Data records:
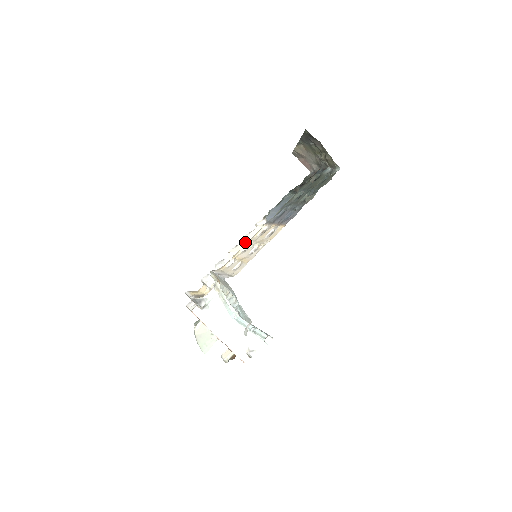
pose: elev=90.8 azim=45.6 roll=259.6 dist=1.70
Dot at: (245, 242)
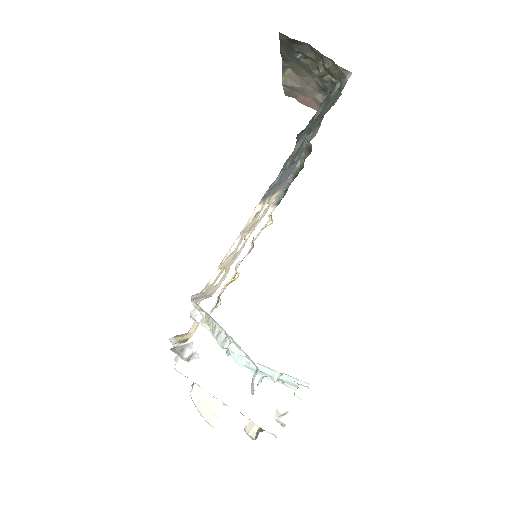
Dot at: occluded
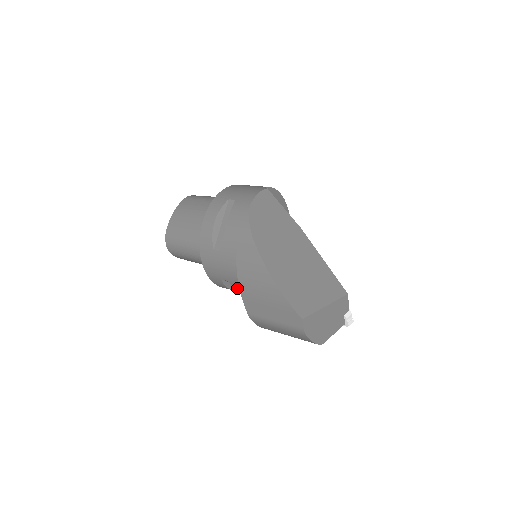
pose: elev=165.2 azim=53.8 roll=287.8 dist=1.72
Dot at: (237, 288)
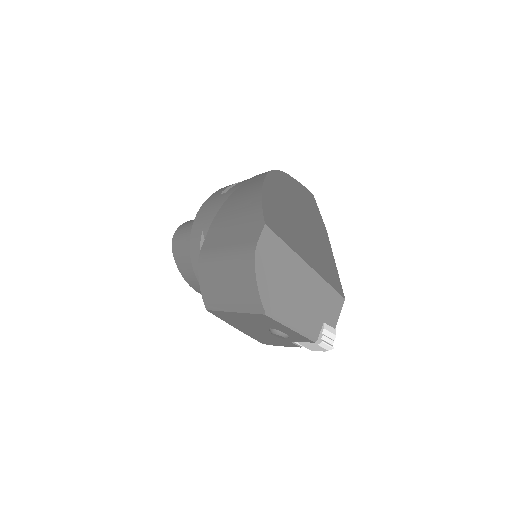
Dot at: occluded
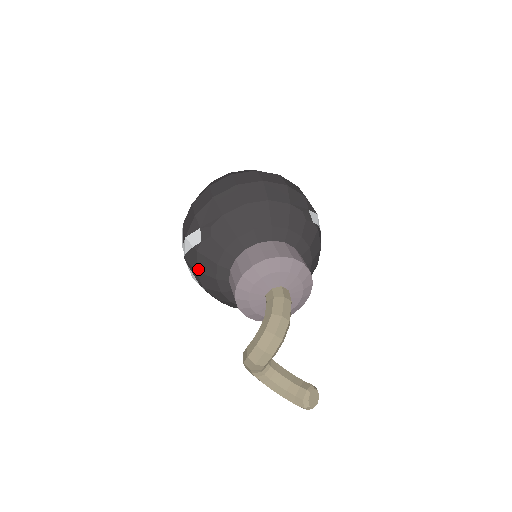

SHORT TASK
Transcribe every line of the records word for word, leaving out the pictures.

ANSWER FOR THIS EXERCISE
pose: elev=90.8 azim=45.6 roll=259.6 dist=1.70
Dot at: (245, 242)
Dot at: occluded
pose: elev=165.2 azim=53.8 roll=287.8 dist=1.72
Dot at: (237, 288)
Dot at: occluded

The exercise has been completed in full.